In response to stress situations, such as wounding, plants trigger the release of a series of volatile organic compounds (VOCs), which play a fundamental role in their defense, including the plant communication. In addition, the accumulation of hydroxycinnamic acid amides (HCAAs) and flavonoids in response to stress was observed. The last stage of HCAA biosynthesis involves the activity of the enzyme tyramine hydroxycinnamoyl transferase (THT) (Zacarés et al., 2007). Moreover, most flavonoids can accumulate in the form of glycoconjugates, by the action of glycosyltransferases. In particular, Twi1 glycosyltransferase show in vitro activity toward the flavonoids quercetin and kaempferol. Both THT and Twi1 are involved in plant defensive mechanisms against pathogens, since tomato plants that overexpress THT (35S:THT) are more resistant to the bacterium Pseudomonas syringae (Campos et al., 2014), while tomato plants that silence Twi1 (RNAi_Twi1) are more susceptible to the Tomato spotted wilt virus (Campos et al., 2019). Both genes, THT and Twi1, are induced in tomato plants in response to wounding, although their role in this type of stress has not been studied in detail to date.

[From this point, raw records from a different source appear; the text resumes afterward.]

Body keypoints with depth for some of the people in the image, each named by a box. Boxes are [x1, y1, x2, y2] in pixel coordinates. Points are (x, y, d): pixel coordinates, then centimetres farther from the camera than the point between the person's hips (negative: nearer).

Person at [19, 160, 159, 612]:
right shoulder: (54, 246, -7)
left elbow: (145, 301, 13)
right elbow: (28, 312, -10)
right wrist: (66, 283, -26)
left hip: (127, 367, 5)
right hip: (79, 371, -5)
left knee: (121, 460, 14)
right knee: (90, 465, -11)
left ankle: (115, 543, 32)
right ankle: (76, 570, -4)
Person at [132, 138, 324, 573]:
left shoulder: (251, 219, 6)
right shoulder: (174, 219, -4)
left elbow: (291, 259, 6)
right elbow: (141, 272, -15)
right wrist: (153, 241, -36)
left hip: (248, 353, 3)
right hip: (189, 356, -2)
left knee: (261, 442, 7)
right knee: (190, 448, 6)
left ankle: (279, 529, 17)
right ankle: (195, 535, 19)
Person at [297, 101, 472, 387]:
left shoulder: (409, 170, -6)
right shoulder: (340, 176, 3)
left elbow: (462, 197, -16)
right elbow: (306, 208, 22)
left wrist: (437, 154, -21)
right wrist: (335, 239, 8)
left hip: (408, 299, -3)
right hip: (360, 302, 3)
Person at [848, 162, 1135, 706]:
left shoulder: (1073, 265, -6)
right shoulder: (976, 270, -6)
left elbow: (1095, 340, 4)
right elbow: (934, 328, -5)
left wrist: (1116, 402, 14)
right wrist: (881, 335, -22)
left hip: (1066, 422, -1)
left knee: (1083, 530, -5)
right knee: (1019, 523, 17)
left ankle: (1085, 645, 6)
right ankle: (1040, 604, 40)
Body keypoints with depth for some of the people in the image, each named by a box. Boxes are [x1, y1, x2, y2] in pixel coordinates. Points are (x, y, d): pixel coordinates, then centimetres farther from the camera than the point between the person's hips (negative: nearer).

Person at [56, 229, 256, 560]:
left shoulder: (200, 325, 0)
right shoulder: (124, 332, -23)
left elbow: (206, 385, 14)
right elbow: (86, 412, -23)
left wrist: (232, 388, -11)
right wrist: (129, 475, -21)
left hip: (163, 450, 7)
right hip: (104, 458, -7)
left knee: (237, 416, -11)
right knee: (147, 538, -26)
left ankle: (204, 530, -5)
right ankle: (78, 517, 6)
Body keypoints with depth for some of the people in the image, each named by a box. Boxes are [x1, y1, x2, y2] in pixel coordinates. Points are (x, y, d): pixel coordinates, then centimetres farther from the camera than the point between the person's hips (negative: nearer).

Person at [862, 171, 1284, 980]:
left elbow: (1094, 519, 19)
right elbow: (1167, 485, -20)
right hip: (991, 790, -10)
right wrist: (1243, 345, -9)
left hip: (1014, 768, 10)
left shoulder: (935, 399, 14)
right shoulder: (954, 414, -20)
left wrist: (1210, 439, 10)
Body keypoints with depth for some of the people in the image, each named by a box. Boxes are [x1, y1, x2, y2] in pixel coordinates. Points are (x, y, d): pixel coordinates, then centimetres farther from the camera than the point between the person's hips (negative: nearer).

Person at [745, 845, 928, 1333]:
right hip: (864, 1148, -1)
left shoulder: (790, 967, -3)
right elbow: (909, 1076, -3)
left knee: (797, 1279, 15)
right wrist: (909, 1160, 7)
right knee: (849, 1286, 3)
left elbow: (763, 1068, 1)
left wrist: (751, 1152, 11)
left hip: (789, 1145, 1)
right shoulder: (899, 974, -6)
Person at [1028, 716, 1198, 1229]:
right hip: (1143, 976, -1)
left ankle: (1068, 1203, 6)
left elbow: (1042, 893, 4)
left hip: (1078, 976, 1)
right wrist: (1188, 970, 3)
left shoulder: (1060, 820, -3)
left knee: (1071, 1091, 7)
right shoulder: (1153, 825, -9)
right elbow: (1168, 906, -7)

To study the possible role of THT and Twi in plant communication, a metabolomic study was carried out to determine the volatilome induced by the mechanical wounding of both transgenic tomato lines 35S:THT and RNAi_Twi1.

This research provides evidence that the mechanical wounding of 35S:THT or RNAi_Twi1 transgenic plants leads to differential effects on the metabolomic profiles of VOCs, suggesting that THT and Twi could play a role in plant communication. Specifically, we identified that some volatiles, such as (Z)-3-Hexenyl butyrate, (E)-2-hexenal, and (Z)-3-hexen-1-ol, show significant variations in their emission after being wounded in transgenic tomato plants.